Brazil

DICKENS, EDWIN (973)-408-3024 EDICKENS at DREW.EDU
Thu Dec 3 14:01:23 PST 1998


Doug wrote:


>You're forgetting just how qualified that declaration was, and how many
>caveats followed it . I've been hearing about crises of overproduction
>ever since I started paying attention to this sort of thing about 20
>ago. The theoretical root of this analysis of crisis go back 150 years.
>How is this crisis different from all the other crises? Is this really
>one, and all the earlier ones just false positives? And even if it is a
>crisis of overproduction, how do we know how that will work itself out?
>Massive deflation, moderate deflation? 5 years of 15% unemployemnt? 10
>years of 7%? Will all the sting of this crisis be felt in Southeast Asia
>Latin America, or will it sting the U.S. and Western Europe too? If so,
>how much?

All fascinating questions. The debate will certainly continue so long as crises are endemic to the economic system--that is to say, so long as there is private ownership in the means of production. Otherwise, socialism is meaningless. That's all I was asking: Don't we agree that crises are rooted in production (in the private ownership of the means of production). I personally revel in the intricacies of the debates over the mediations by which the fundamental contradiction between the relations of production and forces of production realizes itself on the surface of society.

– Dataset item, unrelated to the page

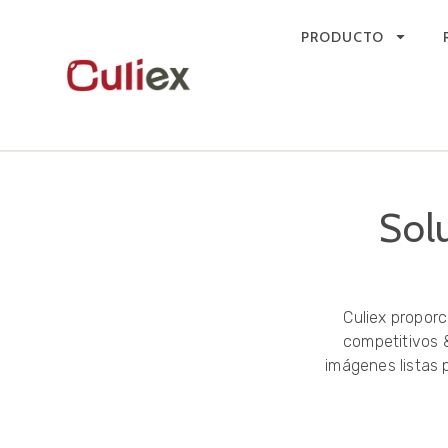
PRODUCTO
Sol
Culiex propor
competitivos &
imágenes listas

>Are state policies completely impotent in the face of "objective forces"?

What are the objective forces?


>A "symptom" is more than a symptom if it affects how people react.

Fever is a symptom of the flu virus. We react to the fever. How does that make it more than a symptom?


>Or is the truly Marxist position to believe that cause and effect flow
>just one way, from the real/productive to the psychosocial/financial?

This is precisely the question that makes your work so compelling. Do you agree that crises are rooted in production? If not, then what is your argument for socialism? If so, then what are the feedback effects from the psychosocial/financial to the real/productive? (There are surely better concepts available to talk about this problem).